[DATA EXTRACTS]
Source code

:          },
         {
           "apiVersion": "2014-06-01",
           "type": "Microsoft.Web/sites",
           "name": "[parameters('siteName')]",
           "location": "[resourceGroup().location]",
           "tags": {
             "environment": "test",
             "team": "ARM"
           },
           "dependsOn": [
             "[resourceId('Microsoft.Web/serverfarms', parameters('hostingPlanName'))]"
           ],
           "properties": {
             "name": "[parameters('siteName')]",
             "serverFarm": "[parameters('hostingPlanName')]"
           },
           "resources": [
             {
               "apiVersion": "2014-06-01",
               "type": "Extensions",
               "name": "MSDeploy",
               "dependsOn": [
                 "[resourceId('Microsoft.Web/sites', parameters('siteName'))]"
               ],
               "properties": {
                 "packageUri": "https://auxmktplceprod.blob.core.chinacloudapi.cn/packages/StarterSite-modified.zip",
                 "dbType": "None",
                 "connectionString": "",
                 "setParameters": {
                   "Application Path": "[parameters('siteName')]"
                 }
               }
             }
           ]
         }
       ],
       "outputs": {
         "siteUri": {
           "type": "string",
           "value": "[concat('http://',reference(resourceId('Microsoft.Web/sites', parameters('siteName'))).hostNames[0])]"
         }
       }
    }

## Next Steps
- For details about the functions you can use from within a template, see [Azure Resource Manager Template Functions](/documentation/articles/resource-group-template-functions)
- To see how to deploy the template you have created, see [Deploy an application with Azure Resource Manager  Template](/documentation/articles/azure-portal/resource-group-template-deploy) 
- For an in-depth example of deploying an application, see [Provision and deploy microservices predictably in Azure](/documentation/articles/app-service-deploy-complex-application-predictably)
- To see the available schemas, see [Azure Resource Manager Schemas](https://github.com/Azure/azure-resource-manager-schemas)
[/DATA EXTRACTS]
- **TRY IT**
Reproduce every one of the records above verbatim, keeping each character, space, and line break unchanged.

- **EXERCISE SOLUTION**
Source code

:          },
         {
           "apiVersion": "2014-06-01",
           "type": "Microsoft.Web/sites",
           "name": "[parameters('siteName')]",
           "location": "[resourceGroup().location]",
           "tags": {
             "environment": "test",
             "team": "ARM"
           },
           "dependsOn": [
             "[resourceId('Microsoft.Web/serverfarms', parameters('hostingPlanName'))]"
           ],
           "properties": {
             "name": "[parameters('siteName')]",
             "serverFarm": "[parameters('hostingPlanName')]"
           },
           "resources": [
             {
               "apiVersion": "2014-06-01",
               "type": "Extensions",
               "name": "MSDeploy",
               "dependsOn": [
                 "[resourceId('Microsoft.Web/sites', parameters('siteName'))]"
               ],
               "properties": {
                 "packageUri": "https://auxmktplceprod.blob.core.chinacloudapi.cn/packages/StarterSite-modified.zip",
                 "dbType": "None",
                 "connectionString": "",
                 "setParameters": {
                   "Application Path": "[parameters('siteName')]"
                 }
               }
             }
           ]
         }
       ],
       "outputs": {
         "siteUri": {
           "type": "string",
           "value": "[concat('http://',reference(resourceId('Microsoft.Web/sites', parameters('siteName'))).hostNames[0])]"
         }
       }
    }

## Next Steps
- For details about the functions you can use from within a template, see [Azure Resource Manager Template Functions](/documentation/articles/resource-group-template-functions)
- To see how to deploy the template you have created, see [Deploy an application with Azure Resource Manager  Template](/documentation/articles/azure-portal/resource-group-template-deploy) 
- For an in-depth example of deploying an application, see [Provision and deploy microservices predictably in Azure](/documentation/articles/app-service-deploy-complex-application-predictably)
- To see the available schemas, see [Azure Resource Manager Schemas](https://github.com/Azure/azure-resource-manager-schemas)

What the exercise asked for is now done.